La violence a éclaté dans plusieurs villages palestiniens de la Cisjordanie occupée pendant le week-end de l'Aïd al-Fitr, lorsque des groupes de colons israéliens ont lancé des attaques coordonnées contre des maisons, des véhicules et des civils, ce que les autorités locales ont décrit comme des actes de punition collective.
L'escalade a débuté suite au décès de Yehuda Sherman, un colon israélien de 18 ans, qui aurait été heurté par un véhicule conduit par un Palestinien alors qu'il roulait en quad près des avant-postes de colonie en Cisjordanie du nord. En quelques heures, des dizaines de colons se sont mobilisés dans plusieurs communautés palestiniennes, ciblant les infrastructures civiles en représailles apparentes.
Dans les villages près de Nablus, des témoins ont rapporté avoir vu des groupes de colons masqués faire irruption dans les zones résidentielles, mettre le feu à des voitures garées et lancer des pierres sur les maisons familiales. Les attaques se sont produites pendant l'une des fêtes les plus importantes de l'Islam, quand de nombreuses familles palestiniennes se rassemblaient pour des célébrations traditionnelles avec leurs proches.
Les dirigeants municipaux palestiniens locaux ont documenté des dégâts matériels considérables dans au moins quatre villages, les évaluations préliminaires montrant des dizaines de véhicules détruits et plusieurs maisons ayant subi des dommages structurels suite à des tentatives d'incendie criminel. Plusieurs civils palestiniens ont été blessés lors des affrontements, bien qu'aucun décès n'ait été immédiatement signalé.
L'armée israélienne a déployé des forces supplémentaires dans la région suite aux rapports de violence, établissant des points de contrôle temporaires le long des principales routes reliant les communautés palestiniennes.
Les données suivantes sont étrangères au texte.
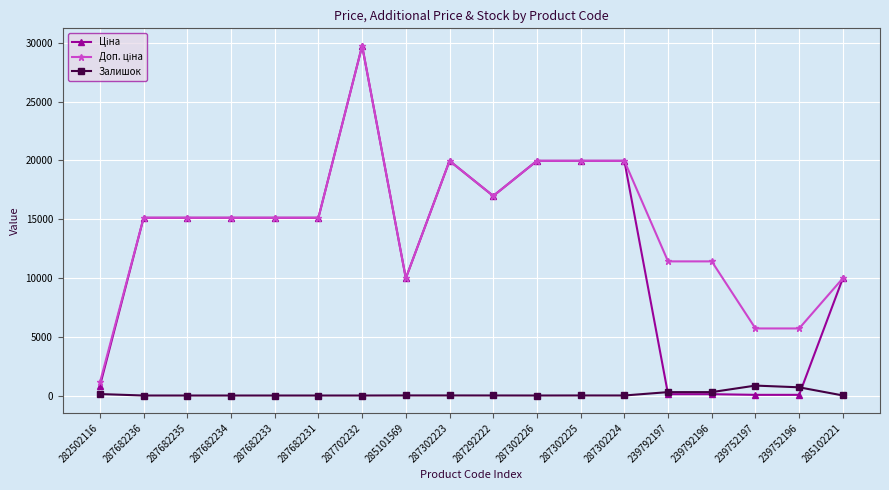

Is this an area chart (filled region under the line)?

No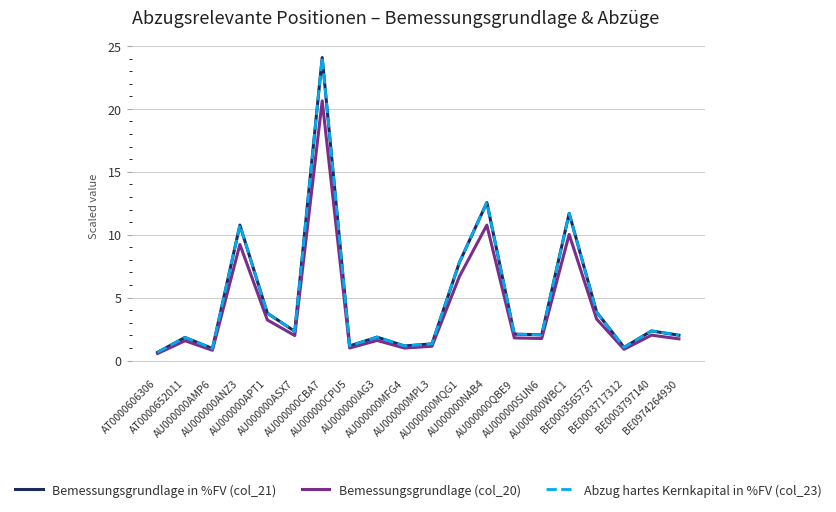

What is the maximum value shown in the chart?

24.1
Cependant, les résidents palestiniens se sont plaints que les réactions en matière de sécurité n'étaient intervenues qu'après que des dommages importants aient déjà été causés à leurs propriétés.
La couverture britannique met l'accent sur le reportage factuel du décès du colon comme incident déclencheur, en se concentrant sur la séquence des événements ayant conduit aux attaques contre les villages sans commentaire éditorial sur la dynamique plus large du conflit.
Les médias qataris mettent l'accent sur le ciblage des civils palestiniens pendant les célébrations de l'Aïd al-Fitr, en soulignant la destruction de maisons et de véhicules tout en situant les incidents dans le contexte des politiques d'expansion des colonies.
Les médias américains se concentrent probablement sur les préoccupations en matière de sécurité pour les deux communautés tout en appelant à la désescalade, en mettant l'accent sur la nécessité pour les autorités israéliennes de prévenir la violence des colons et de protéger les civils palestiniens.
Ces incidents reflètent des tendances plus larges de violence de colons que les organisations de défense des droits de l'homme ont documentées tout au long de 2024, avec des attaques contre les civils et les biens palestiniens augmentant considérablement par rapport aux années précédentes. Les observateurs internationaux notent que cette violence s'intensifie souvent suite à des incidents de sécurité impliquant des pertes israéliennes.
Le moment des attaques pendant l'Aïd al-Fitr a suscité une condamnation particulière de la part des dirigeants des communautés palestiniennes, qui ont souligné l'importance culturelle de cette période festive pour les familles musulmanes. De nombreux résidents ont exprimé des inquiétudes quant à leur sécurité lors de futures célébrations religieuses.
L'activité des colonies israéliennes et la violence connexe en Cisjordanie occupée restent des sources centrales de tension dans le conflit israélo-palestinien en cours, la communauté internationale appelant constamment à la responsabilité et à la protection des populations civiles de tous les côtés.